Вскоре всё стало успокаиваться. К полудню огонь в лагере, тот, что не был потушен, догорел сам. От реки пришло ещё девять десятков кавалеристов. Капитан, что привёл их, сообщил, что дальше грузиться будут быстрее.
– Отчего же поначалу так долго грузились? – строго и с укором спрашивал ни в чём не повинного кавалериста генерал.
– Место было плохое, господин генерал, – отвечал офицер.
– Как же плохое, – чуть не орал кавалер, – я сам его глядел. Чего там плохого, берег полог, и глубина есть, чтобы баржи подошли.

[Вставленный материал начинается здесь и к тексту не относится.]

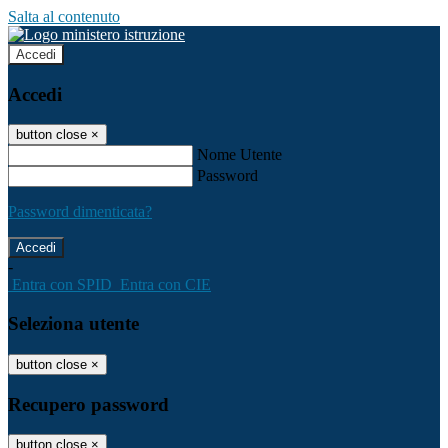
Salta al contenuto
Accedi
Accedi
button close
×
Nome Utente
Password
Password dimenticata?
-
Entra con SPID
Entra con CIE
Seleziona utente
button close
×
Recupero password
button close
×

– В том-то и дело, господин генерал, что глубины там и не хватило, – объяснял офицер. – Первая баржа подошла, эскадрон в неё и погрузился, а баржа от груза так на дно села, что её и не столкнуть было. Не смогли её от берега оттолкнуть, пришлось выгружать всех, или иначе пришлось бы по десять человек через реку в барже возить. Начали искать место поглубже; пока капитан Мильке такое нашёл, пока баржи туда подогнали, а там места мало, лишь две к берегу встать могут… Вот так и долго вышло.
Волков молчал. Вот что значит война – всякая ничтожная мелочь, всякое незначительное дело, всё что хорошо придумано, может этак на взмах и перечеркнуть. Хорошо, что Мильке додумался новое место найти, а не стал гонять полупустые баржи. Непросто всё-таки быть генералом. Непросто.
– Хорошо, – наконец говорит генерал, – сколько людей с вами прибыло?